About me
For the past 16 years, I have worked in organizations advocating for children and populations whose voices were not heard. I have worked with kids with behavioral challenges, mental health concerns, learning disabilities, and trauma. This experience has given me the skills to identify and assess mitigation themes and to confirm and understand a person’s history. I have utilized my excellent communication skills through home visits, written reports, and oral presentations.
Before working with children and vulnerable populations, I worked as a union organizer for 10 years, conducting hundreds of in-home visits with workers towards the goal of self-advocacy.

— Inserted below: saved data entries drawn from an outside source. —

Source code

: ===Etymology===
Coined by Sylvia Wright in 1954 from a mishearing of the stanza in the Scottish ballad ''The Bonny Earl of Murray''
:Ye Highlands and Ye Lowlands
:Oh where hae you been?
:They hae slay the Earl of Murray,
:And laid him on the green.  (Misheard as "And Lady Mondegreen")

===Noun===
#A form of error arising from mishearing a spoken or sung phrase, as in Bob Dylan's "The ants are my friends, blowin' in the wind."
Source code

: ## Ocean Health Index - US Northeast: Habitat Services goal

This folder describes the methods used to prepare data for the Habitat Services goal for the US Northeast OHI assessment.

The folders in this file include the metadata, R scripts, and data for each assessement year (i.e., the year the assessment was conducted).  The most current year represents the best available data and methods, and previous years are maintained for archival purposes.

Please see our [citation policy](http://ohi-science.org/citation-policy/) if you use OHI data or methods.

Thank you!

My greatest strengths are my ability to make people feel comfortable sharing personal and sensitive information, keen listening skills and intuitive understanding how the information fits into a meaningful narrative. I have worked with school employees, social workers, diagnostic experts, and law-enforcement to advocate for children and their needs. I have heard stories and experienced firsthand many of the issues faced by children growing up in poverty. I have worked with children who suffer from learning disabilities and/or a wide variety of mental health disorders. I understand how each of these challenges play a role in an individual’s development, and I have used my experience to provide creative problem solving.
I decided to become a mitigation and sentencing specialist after seeing a need for sentencing advocacy in the work I have done with families. My husband, sister-in-law, and brother-in-law have all represented individuals charged with capital offenses, and I have witnessed the importance of sentencing mitigation in criminal defense. Our family strongly believes in the need for effective advocacy in the criminal justice system.